### Provided data
********************

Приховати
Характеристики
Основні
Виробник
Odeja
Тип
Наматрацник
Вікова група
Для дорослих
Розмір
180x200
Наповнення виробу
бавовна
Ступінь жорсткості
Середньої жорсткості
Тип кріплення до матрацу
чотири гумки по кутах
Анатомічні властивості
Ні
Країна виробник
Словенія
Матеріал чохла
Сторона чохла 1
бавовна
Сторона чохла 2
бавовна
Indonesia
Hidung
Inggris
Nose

********************

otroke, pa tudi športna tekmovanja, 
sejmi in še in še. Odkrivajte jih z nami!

********************

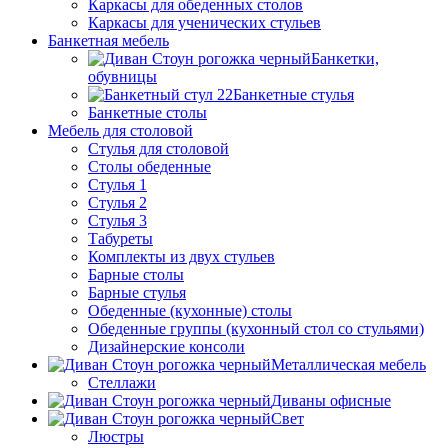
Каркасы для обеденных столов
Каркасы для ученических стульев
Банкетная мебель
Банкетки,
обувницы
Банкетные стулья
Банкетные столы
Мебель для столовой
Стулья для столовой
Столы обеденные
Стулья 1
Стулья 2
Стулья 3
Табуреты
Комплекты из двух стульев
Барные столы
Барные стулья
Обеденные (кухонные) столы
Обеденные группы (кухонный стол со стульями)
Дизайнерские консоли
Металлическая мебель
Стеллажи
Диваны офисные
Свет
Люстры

********************

### Work item
What is needed is every line of the records that contains the word "чохла".

### Exercise solution
Матеріал чохла
Сторона чохла 1
Сторона чохла 2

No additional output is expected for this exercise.